Thanks for taking a look at the patch, Sidd.
Handling FAILED / KILLED tasks from previous runs (Some jobs allow a percentage of tasks to fail)
Agreed. In the short-term to mitigate some additional risk it only tries to recover the same set of tasks as before. I'd prefer to handle this in a separate JIRA, but it should be easy to do it here as well. In addition to FAILED/KILLED tasks, we could also recover information for tasks that were RUNNING, marking their in-flight attempts as KILLED but we'd at least have their start times, the nodes they ran on, and pointers to their logs.
For Successful tasks, if recovery fails for the successful attempt (committer failure, etc) - should this be considered as a failure, and count towards the max-attempt limit ?

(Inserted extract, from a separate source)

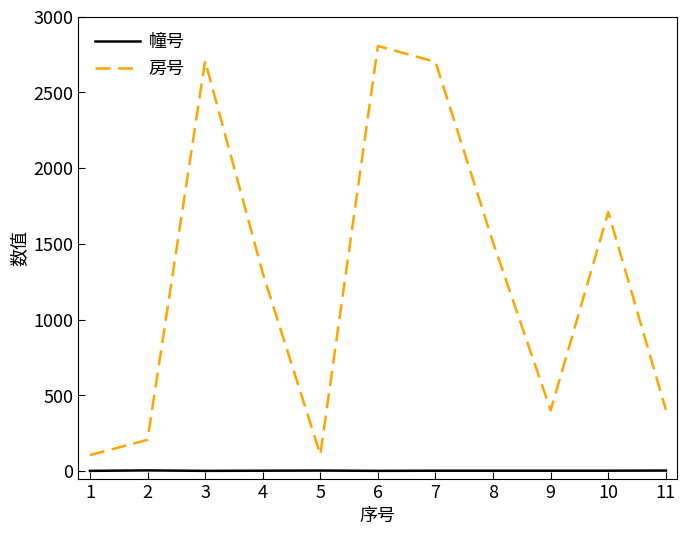

Where is 房号 nearest to the value 1456?

8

I debated this a bit when I wrote it and thought I'd rather give the task the benefit of the doubt and let it try again rather than fail it. Recovery isn't a "normal" part of the task flow, and I thought it would be better to give the task another attempt rather than use up one of the failed attempts if recovery encounters an error. I don't have strong feelings on it though. If the consensus is that it should count as an attempt failure then is a straightforward change to mark it as such.
Speculator info from the previous run could be recovered as well.
Yes, we should be able to reconstruct many, if not all, of the speculator events as well. I'd prefer to defer that to a separate JIRA.